Pourquoi tout le monde en achète soudainement un
La vague actuelle de programmes de brouillage à distance n'est pas le fruit du hasard. Elle répond à un problème précis : les réseaux de défense aérienne intégrés sont devenus véritablement difficiles à pénétrer.
La menace ne se limite plus à un radar et à un lanceur. Elle réside dans un réseau maillé de capteurs fonctionnant sur différentes bandes de fréquences et reliés par des liaisons de données, de sorte qu'aucun système n'a besoin de surveiller une cible en permanence et que la destruction d'un seul nœud ne paralyse pas le réseau. Face à cela, la solution traditionnelle consistant à envoyer des missiles Wild Weasels détruire les radars est coûteuse, lente et dangereuse.

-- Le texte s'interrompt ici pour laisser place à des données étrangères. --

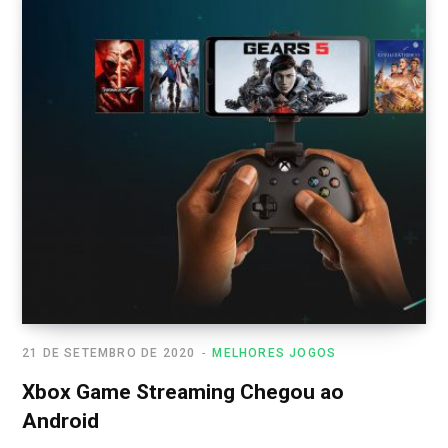
21 DE SETEMBRO DE 2020
MELHORES JOGOS
Xbox Game Streaming Chegou ao
Android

Attaquer les liens entre les nœuds est moins coûteux et réversible. Si l'on parvient à perturber la capacité du réseau à fusionner ses propres données, il n'est pas nécessaire de détruire quoi que ce soit. Il suffit que les données soient erronées pendant la durée de l'attaque.
La partie que personne ne publie
Un article honnête sur la guerre électronique doit se terminer par la reconnaissance du peu de connaissances publiques qui s'y rattachent.
Un brouillage efficace repose entièrement sur une connaissance précise des émetteurs adverses : fréquences exactes, intervalles de répétition des impulsions, schémas de balayage, comportements spécifiques de chaque radar. Ce type de renseignement est parmi les plus précieux que chaque État possède, car il devient obsolète dès que l’adversaire apprend que vous le détenez. Si un adversaire découvre quelles formes d’onde vous pouvez neutraliser, il les modifie, et votre avantage disparaît du jour au lendemain.
C’est pourquoi les capacités de guerre électronique ne sont décrites publiquement qu’en termes très vagues, et pourquoi les nations les conçoivent elles-mêmes plutôt que de les acheter. Le Japon a choisi de développer l’EC-2 localement précisément pour cette raison : le spectre électromagnétique est un domaine trop sensible pour dépendre d’un tiers.
L'avion qui décide du sort d'une mission de frappe est dépourvu d'armement, et son succès se mesure à l'absence d'incident. Aucun missile n'est tiré. Aucun radar ne détecte la cible. Tous rentrent chez eux et il n'y a aucune image.
C'est la mission la moins photogénique de l'aviation et l'une des rares où l'échec se mesure à l'aune des appareils d'autrui.
Sources : Naval Air Systems Command, US Navy, Ministère de la Défense japonais, The Aviationist, TWZ, Boeing.